Article supplied by MSD
For Worcestershire sheep producer Anthony Warmington, disease prevention should be every flockmaster’s top priority. And he says making the most of proven vaccines is one of the keys to delivering better flock productivity.
Before being taken on as a full-time shepherd at Furze Farm, Peopleton near Pershore in 2016, Mr Warmington spent the previous five years as a freelance shepherd working with a number of different flocks.
“Back then I was paid by the hour and, frankly, when I look back, I made a lot of money ‘firefighting’ disease issues. It was crazy – I saw so many disease breakdowns on a variety of farms. On several units these disease problems just created extra work and hassle, as well as lose client farmers’ money in various treatment expenses and lost productivity,” he says.
Now he has the autonomy to manage and develop the flock of up to 850 pedigree Lleyns, albeit ultimately accountable for financial performance to an entrepreneurial boss who owns the farm, Mr Warmington focuses firmly on disease prevention.
“I’m a great believer in the disease management adage: ‘prevention is better than cure’. Consequently, making the most of the effective sheep vaccines available to us is a key focus.

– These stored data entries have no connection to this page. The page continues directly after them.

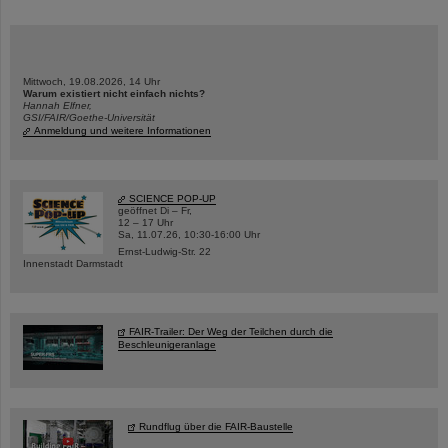
Mittwoch, 19.08.2026, 14 Uhr
Warum existiert nicht einfach nichts?
Hannah Elfner,
GSI/FAIR/Goethe-Universität
Anmeldung und weitere Informationen
SCIENCE POP-UP
geöffnet Di – Fr,
12 – 17 Uhr
Sa, 11.07.26, 10:30-16:00 Uhr
Ernst-Ludwig-Str. 22
Innenstadt Darmstadt
FAIR-Trailer: Der Weg der Teilchen durch die
Beschleunigeranlage
Rundflug über die FAIR-Baustelle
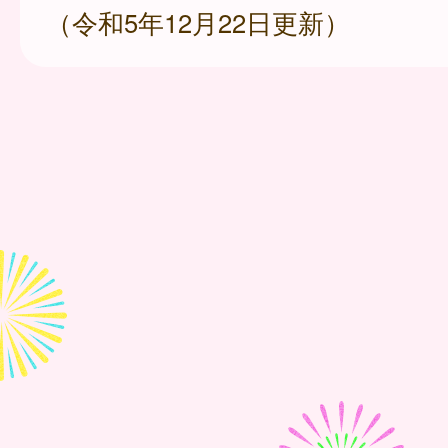
（令和5年12月22日更新）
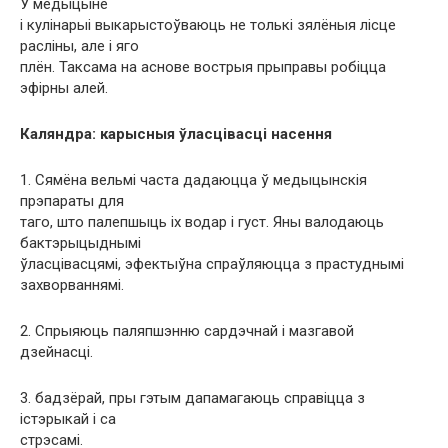
У медыцыне
і кулінарыі выкарыстоўваюць не толькі зялёныя лісце
расліны, але і яго
плён. Таксама на аснове вострыя прыправы робіцца
эфірны алей.
Каляндра: карысныя ўласцівасці насення
1. Сямёна вельмі часта дадаюцца ў медыцынскія
прэпараты для
таго, што палепшыць іх водар і густ. Яны валодаюць
бактэрыцыднымі
ўласцівасцямі, эфектыўна спраўляюцца з прастуднымі
захворваннямі.
2. Спрыяюць паляпшэнню сардэчнай і мазгавой
дзейнасці.
3. бадзёрай, пры гэтым дапамагаюць справіцца з
істэрыкай і са
стрэсамі.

In my mind, a small investment in a proven vaccine for either footrot or infectious abortion causes, for example, plus a couple of hours to administer it carefully, reaps enormous sheep productivity dividends and makes my working life a whole lot easier and more fulfilling,” he says.
Mr Warmington also cites an example of where vaccination is absolutely essential, simply because disease treatment is invariably futile in the face of catastrophic mortalities.
“For example, clostridial diseases and pasteurellosis are both silent killers. Typically, the first sign you see is a dead animal, but with the range of cost-effective vaccines available to us no lamb should die from these disease threats.
“Until relatively recently, prevention of clostridial diseases in lambs through ewe – and subsequently lamb – vaccination was virtually universal. But it seems vaccination programmes are being compromised these days. On some farms, they may even have been dropped altogether in a quest to cut input costs.”
To protect his newborn lambs, Mr Warmington focuses on late pregnancy ewe nutrition to make sure the flock produces good quality colostrum. He then improves colostrum quality still further by giving the ewes a clostridial disease and pasteurellosis vaccination booster.
“Good quality ewe colostrum is pure liquid gold and it is vital the newborn lamb consumes enough (at least 200ml per kg) during its first 24 hours of life. With the constant threat of exposure to Clostridia and Pasteurella bacteria, it’s really important to fortify ewe colostrum with the vital specific antibodies needed by the young lamb to fight off these pathogens.”
Clostridial diseases are caused by a group of bacteria that share the same environment as sheep. These organisms are ever present, existing in soil, on pasture, within buildings and even in the tissues and organs of sheep. For much of the time, clostridial bacteria remain dormant and effectively harmless; in the form of highly resistant spores that can survive for many years.
However, when certain commonly occurring trigger factors – ranging from changes in management/feeding and/or sudden cold snaps to parasitic activity – stimulate these clostridial bacteria to multiply, the resulting release of lethal toxins causes disease symptoms that virtually always lead to very rapid death of adult sheep or lambs.
The situation with Pasteurella bacteria is similar. Pasteurella organisms can be found naturally in the throat of sheep and once again it is stressful events that can trigger disease. Pasteurellosis outbreaks are seen mainly in very young lambs – in the first week or two of life – and quite often in 6-10 month old lambs in the autumn after a change of management.
To protect his new born lambs, Mr Warmington always boosts ewe colostrum antibodies by vaccinating his flock in late pregnancy (4-6 weeks pre-lambing).
“In the autumn prior to their first breeding season, ewes receive a primary course of a broad-spectrum clostridial disease and pasteurellosis vaccine. If we buy any animal in these also receive a primary course. Once they are on the system, they then get booster vaccinations just before lambing,” he says.
Provided his lambs receive a good intake of colostrum during the first 24 hours of life from these vaccinated ewes, they gain antibodies against a range of clostridial pathogens for up to 12 weeks. However, this means lambs must also be vaccinated themselves to gain longer term protection.
“It’s important to give lambs their own cover because the protection they get from drinking fortified colostrum wears off quite quickly. I therefore vaccinate my lambs once they are 4-6 weeks of age. In addition, any ewe lambs that are kept for breeding will be vaccinated again in the autumn,” he says.
Mr Warmington says that as a result of this vaccination strategy, he rarely sees clostridial disease or pasteurellosis.
“We are fortunate as sheep farmers to have access to a range of proven, highly cost-effective vaccines against a number of diseases. It makes no sense at all not to take advantage of this to cut the time and costs associated with managing and treating sick sheep. It’s an absolute ‘no brainer’ as far as I am concerned.”